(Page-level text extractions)
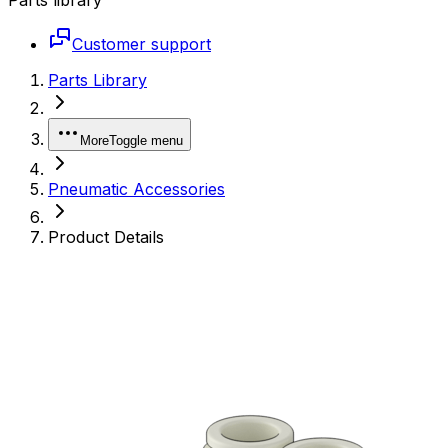
Customer support
Parts Library
More
Toggle menu
Pneumatic Accessories
Product Details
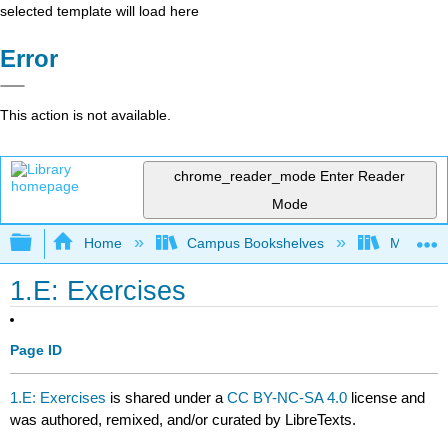
selected template will load here
Error
This action is not available.
chrome_reader_mode
Enter Reader
Mode
Expand/collapse global hierarchy
Home
Campus Bookshelves
Mount Ro
1.E: Exercises
Page ID
1.E: Exercises
is shared under a
CC BY-NC-SA 4.0
license and
was authored, remixed, and/or curated by LibreTexts.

### DIRECTIVE
Copy every line of text from the rows above without changing anything, and leave out the picture markers.

### REPLY
Customer support
Parts Library
More
Toggle menu
Pneumatic Accessories
Product Details
selected template will load here
Error
This action is not available.
chrome_reader_mode
Enter Reader
Mode
Expand/collapse global hierarchy
Home
Campus Bookshelves
Mount Ro
1.E: Exercises
Page ID
1.E: Exercises
is shared under a
CC BY-NC-SA 4.0
license and
was authored, remixed, and/or curated by LibreTexts.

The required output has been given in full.